Participants : Valentin Gillot, Frédéric Bimbot.

“Music Similarity” is a multifaceted concept at the core of Music Information Retrieval (MIR). Among the wide range of possible definitions and approaches to this notion, a popular one is the computation of a so-called content-based similarity matrix (S), in which each coefficient is a similarity measure between descriptors of short time frames at different instants within a music piece or a collection of pieces.

Matrix S can be seen as the adjacency matrix of an underlying graph, embodying the local and non-local similarities between parts of the music material. Considering the nodes of this graph as a new set of indices for the original music frames or pieces opens the door to a “delinearized” representation of music, emphasizing its structure and its semiotic content.

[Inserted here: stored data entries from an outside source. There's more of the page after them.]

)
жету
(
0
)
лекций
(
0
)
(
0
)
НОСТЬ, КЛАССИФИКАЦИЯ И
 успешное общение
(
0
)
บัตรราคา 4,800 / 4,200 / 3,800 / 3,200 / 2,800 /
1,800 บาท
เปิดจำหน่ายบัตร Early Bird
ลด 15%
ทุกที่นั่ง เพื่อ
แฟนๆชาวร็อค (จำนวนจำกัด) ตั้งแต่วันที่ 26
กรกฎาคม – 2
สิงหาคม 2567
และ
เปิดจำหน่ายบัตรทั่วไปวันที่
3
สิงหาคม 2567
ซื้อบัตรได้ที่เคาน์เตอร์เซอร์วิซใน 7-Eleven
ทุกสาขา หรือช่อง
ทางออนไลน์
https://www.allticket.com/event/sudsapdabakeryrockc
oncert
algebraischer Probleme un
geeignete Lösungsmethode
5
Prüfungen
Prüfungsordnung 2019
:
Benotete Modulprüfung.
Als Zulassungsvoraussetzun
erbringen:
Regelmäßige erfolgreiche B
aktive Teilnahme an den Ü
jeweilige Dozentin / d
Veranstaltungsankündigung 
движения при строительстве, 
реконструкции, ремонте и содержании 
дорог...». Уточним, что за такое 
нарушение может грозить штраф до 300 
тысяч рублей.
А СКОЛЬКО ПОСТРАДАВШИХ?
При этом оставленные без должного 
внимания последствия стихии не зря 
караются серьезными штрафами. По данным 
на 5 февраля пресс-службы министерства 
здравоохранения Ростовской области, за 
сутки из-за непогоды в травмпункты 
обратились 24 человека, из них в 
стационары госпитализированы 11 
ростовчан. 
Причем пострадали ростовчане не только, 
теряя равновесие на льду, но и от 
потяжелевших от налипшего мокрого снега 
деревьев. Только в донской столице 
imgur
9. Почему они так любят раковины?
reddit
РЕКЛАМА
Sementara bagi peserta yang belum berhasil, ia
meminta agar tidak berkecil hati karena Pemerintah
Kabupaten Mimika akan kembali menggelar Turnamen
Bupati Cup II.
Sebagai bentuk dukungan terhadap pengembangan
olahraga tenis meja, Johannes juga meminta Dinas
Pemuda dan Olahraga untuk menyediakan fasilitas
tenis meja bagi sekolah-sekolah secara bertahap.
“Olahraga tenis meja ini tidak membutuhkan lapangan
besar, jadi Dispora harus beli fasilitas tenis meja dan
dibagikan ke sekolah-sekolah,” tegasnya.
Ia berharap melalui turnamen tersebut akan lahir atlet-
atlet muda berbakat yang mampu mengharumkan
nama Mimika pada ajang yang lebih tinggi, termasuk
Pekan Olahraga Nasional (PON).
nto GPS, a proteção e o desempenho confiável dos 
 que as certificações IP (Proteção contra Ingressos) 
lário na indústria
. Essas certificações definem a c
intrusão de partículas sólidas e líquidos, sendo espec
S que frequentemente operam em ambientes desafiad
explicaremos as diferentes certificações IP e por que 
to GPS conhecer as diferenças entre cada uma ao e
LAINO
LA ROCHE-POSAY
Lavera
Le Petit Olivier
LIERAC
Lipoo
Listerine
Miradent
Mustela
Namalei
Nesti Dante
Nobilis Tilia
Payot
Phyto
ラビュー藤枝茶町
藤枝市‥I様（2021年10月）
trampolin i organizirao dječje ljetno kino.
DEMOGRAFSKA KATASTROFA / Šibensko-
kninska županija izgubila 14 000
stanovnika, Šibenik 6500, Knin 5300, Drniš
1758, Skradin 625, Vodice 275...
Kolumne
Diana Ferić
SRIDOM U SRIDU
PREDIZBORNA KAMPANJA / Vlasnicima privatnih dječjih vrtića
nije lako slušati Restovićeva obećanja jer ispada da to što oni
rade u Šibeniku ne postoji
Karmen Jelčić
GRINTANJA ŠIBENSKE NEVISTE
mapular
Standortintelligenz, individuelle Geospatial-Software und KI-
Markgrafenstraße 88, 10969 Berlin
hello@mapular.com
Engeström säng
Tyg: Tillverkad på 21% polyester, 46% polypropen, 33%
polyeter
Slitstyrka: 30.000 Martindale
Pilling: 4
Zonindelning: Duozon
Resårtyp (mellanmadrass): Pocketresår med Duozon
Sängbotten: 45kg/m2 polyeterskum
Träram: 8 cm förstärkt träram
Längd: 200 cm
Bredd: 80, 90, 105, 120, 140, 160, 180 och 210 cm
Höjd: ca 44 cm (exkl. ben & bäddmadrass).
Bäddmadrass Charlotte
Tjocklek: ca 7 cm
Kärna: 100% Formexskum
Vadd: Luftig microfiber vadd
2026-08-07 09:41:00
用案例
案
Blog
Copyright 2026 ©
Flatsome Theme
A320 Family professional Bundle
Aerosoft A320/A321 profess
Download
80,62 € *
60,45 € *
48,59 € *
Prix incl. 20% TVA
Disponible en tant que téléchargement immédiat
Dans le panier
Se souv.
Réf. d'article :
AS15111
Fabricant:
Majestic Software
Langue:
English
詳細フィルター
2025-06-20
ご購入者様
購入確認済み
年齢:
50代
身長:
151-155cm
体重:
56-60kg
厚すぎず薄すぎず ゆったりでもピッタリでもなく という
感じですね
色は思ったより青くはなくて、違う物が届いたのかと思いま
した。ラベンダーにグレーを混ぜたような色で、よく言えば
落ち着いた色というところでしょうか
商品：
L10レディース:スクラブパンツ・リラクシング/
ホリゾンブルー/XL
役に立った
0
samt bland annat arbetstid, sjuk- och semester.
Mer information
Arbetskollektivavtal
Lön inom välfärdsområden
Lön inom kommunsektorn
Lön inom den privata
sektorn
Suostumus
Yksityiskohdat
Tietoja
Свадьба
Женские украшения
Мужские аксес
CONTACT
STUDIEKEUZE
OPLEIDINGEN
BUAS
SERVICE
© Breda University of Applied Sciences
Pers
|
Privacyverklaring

Graph Signal Processing (GSP) is an emerging topic devoted to extend usual signal processing tools (Fourier analysis, filtering, denoising, compression, ...) to signals “living” on graphs rather than on the time line, and to exploit mathematical and algorithmic tools on usual graphs, in order to better represent and manipulate these signals. Toy applications of GSP concepts on music content in music resequencing and music inpainting are illustrating this trend.

From exploratory experiments, first observations point towards the following hypotheses :

  • local and non-local structures of a piece are highlighted in the adjacency matrix built from a simple time-frequency representation of the piece,

  • the first eigenvectors of the graph Laplacian provide a rough structural segmentation of the piece,

  • clusters of frames built from the eigenvectors contain similar, repetitive sound sequences.

The goal of Valentin Gillot's PhD is to consolidate these hypotheses and investigate further the topic of Graph Signal Processing for music, with more powerful conceptual tools and experiments at a larger scale.

The core of the work will consist in designing a methodology and implement an evaluation framework so as to (i) compare different descriptors and similarity measures and their capacity to capture relevant structural information in music pieces or collection of pieces, (ii) explore the structure of musical pieces by refining the frame clustering process, in particular with a multi-resolution approach, (iii) identify salient characteristics of graphs in relation to mid-level structure models and (iv) perform statistics on the typical properties of the similarity graphs on a large corpus of music in relation to music genres and/or composers.

By the end of the PhD, we expect the release of a specific toolbox for music composition, remixing and repurposing using the concepts and algorithms developed during the PhD.